### What the task requires
Among the entries that follow, find every line with the word "υπηρεσιών" and list it.

### Provided data

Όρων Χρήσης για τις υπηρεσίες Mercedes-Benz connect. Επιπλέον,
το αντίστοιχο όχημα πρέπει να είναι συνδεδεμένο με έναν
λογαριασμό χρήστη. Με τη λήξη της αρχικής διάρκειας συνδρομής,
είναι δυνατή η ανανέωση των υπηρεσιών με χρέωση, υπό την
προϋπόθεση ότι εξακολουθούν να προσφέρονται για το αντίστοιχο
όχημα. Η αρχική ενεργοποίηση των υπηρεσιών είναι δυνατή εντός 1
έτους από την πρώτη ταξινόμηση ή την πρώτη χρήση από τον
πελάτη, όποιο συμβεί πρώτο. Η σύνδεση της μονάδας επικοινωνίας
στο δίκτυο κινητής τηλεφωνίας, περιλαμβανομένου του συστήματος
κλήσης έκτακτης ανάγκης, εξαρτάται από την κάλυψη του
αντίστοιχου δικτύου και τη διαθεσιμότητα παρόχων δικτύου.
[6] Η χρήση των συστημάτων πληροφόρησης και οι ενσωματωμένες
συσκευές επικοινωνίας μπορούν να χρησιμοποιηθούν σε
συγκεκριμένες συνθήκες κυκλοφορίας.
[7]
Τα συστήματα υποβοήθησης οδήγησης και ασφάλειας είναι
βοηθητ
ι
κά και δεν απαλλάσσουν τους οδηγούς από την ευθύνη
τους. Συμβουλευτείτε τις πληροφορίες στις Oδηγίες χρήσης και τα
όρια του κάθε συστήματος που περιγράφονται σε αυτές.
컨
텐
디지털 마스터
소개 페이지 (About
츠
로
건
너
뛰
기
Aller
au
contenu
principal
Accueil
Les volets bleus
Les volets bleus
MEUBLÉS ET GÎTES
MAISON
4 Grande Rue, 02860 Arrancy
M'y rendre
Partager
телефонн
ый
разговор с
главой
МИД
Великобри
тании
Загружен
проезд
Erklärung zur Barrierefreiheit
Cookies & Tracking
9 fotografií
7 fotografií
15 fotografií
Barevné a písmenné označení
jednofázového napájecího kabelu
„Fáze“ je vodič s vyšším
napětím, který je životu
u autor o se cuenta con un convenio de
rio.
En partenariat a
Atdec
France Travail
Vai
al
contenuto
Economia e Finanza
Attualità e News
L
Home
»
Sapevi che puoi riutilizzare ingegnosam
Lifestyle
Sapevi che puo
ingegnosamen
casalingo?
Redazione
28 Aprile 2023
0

### Expected answer
είναι δυνατή η ανανέωση των υπηρεσιών με χρέωση, υπό την
όχημα. Η αρχική ενεργοποίηση των υπηρεσιών είναι δυνατή εντός 1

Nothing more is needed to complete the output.